--- EXERCISE DATA Enclosed Below ---

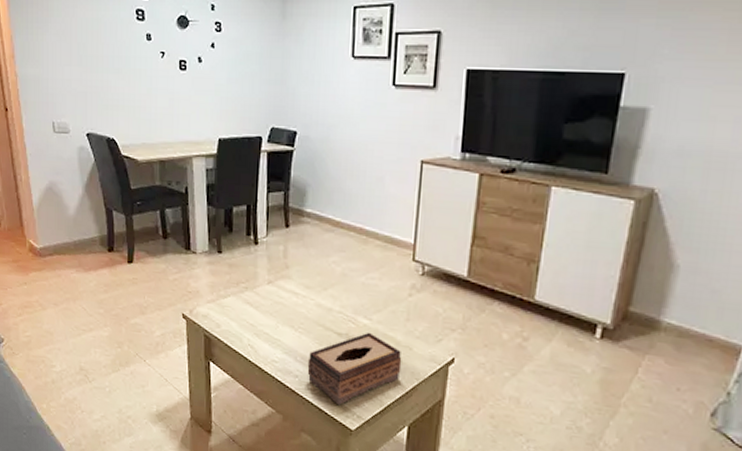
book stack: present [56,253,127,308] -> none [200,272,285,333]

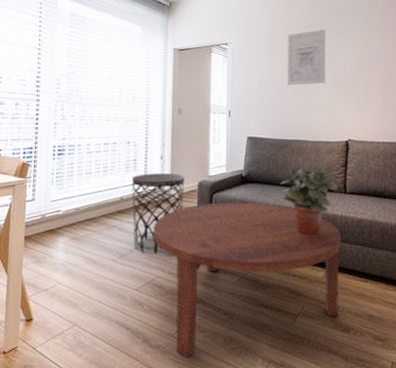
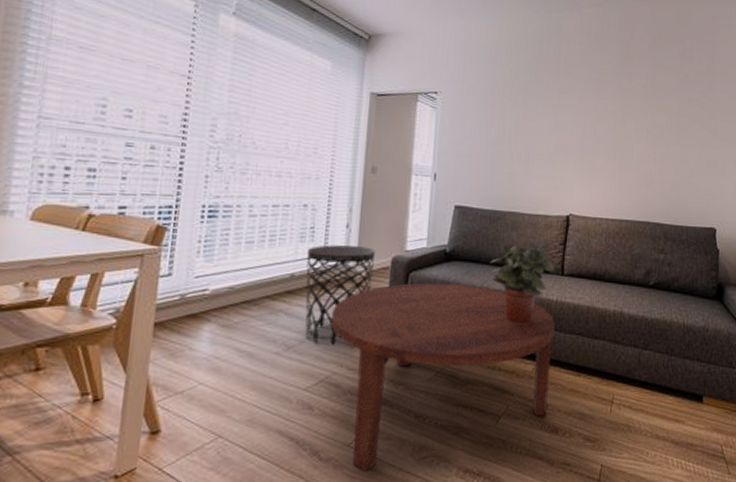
wall art: present [287,30,325,86] -> none [504,86,552,149]

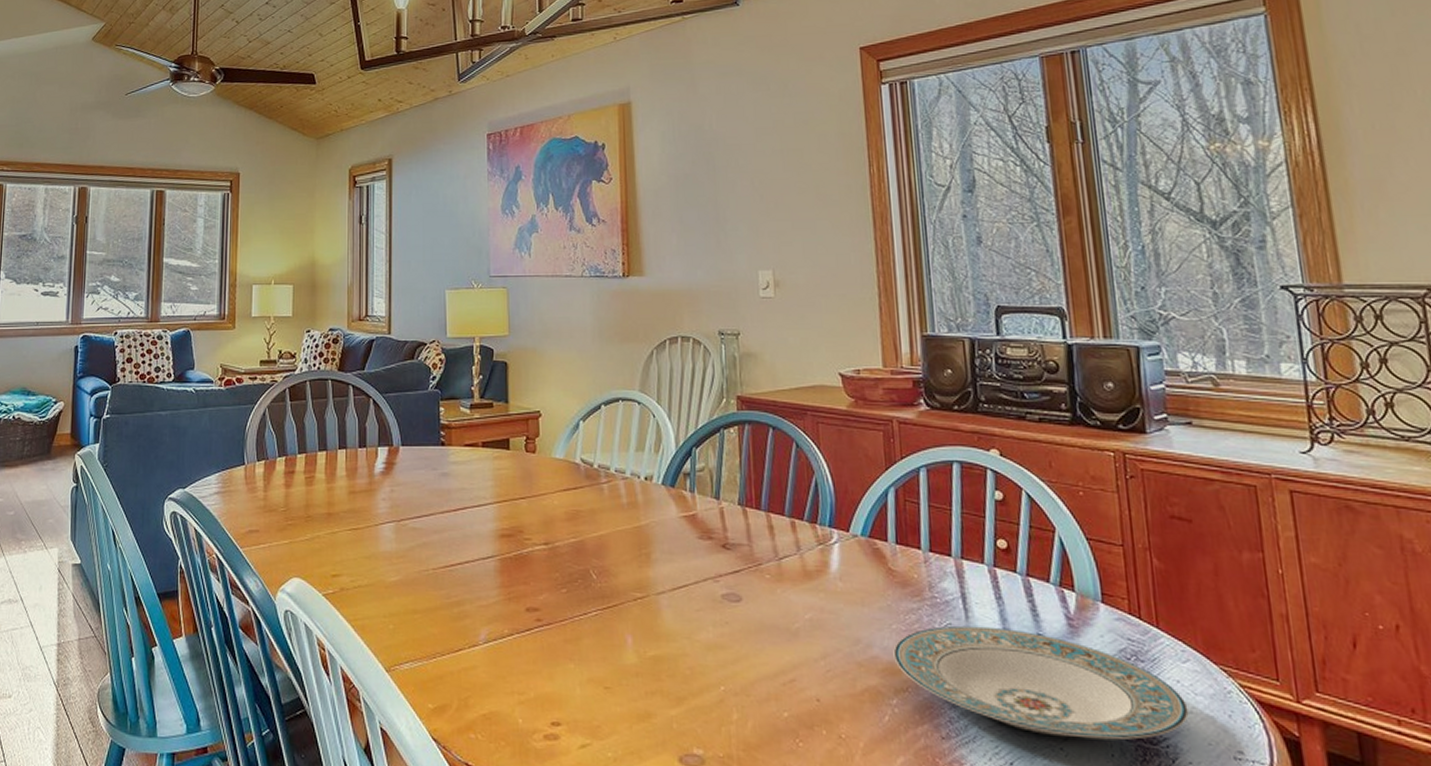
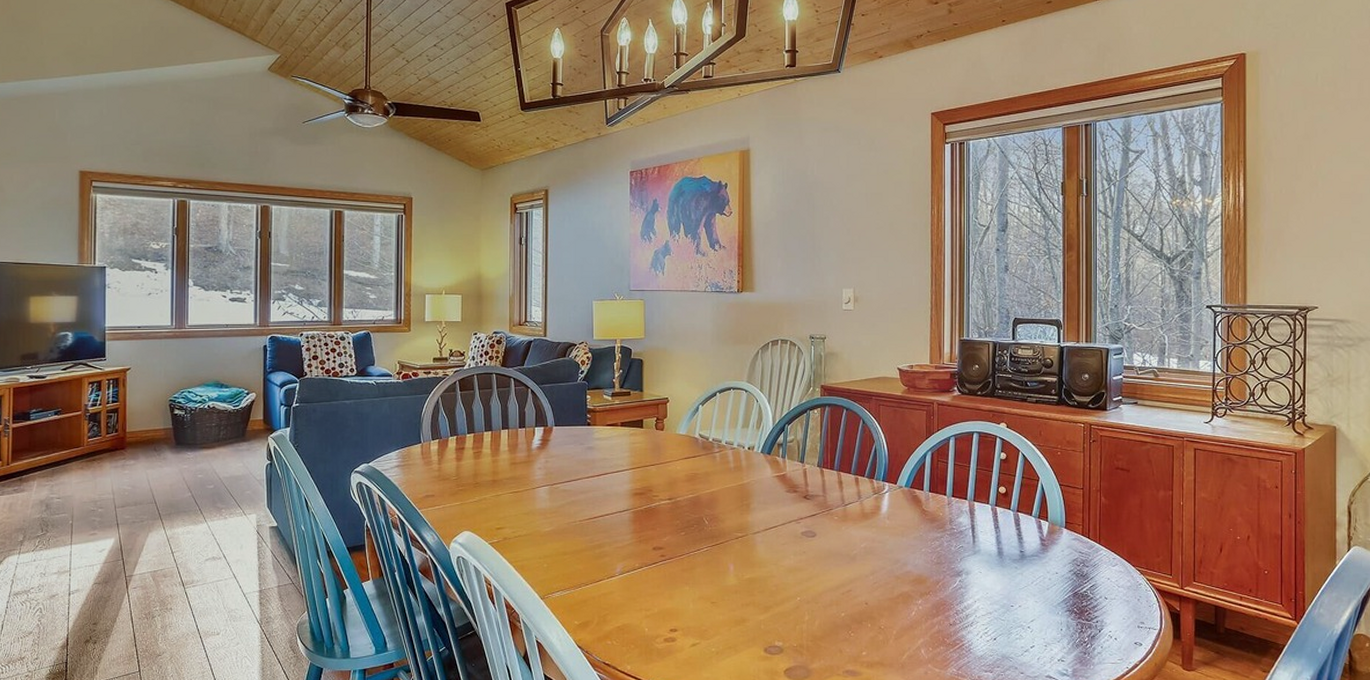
plate: present [893,625,1189,740] -> none [921,547,1113,620]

--- End of Enclosed EXERCISE DATA ---

Write the listing out in full, exactly; no images.

book stack: present [56,253,127,308] -> none [200,272,285,333]

wall art: present [287,30,325,86] -> none [504,86,552,149]

plate: present [893,625,1189,740] -> none [921,547,1113,620]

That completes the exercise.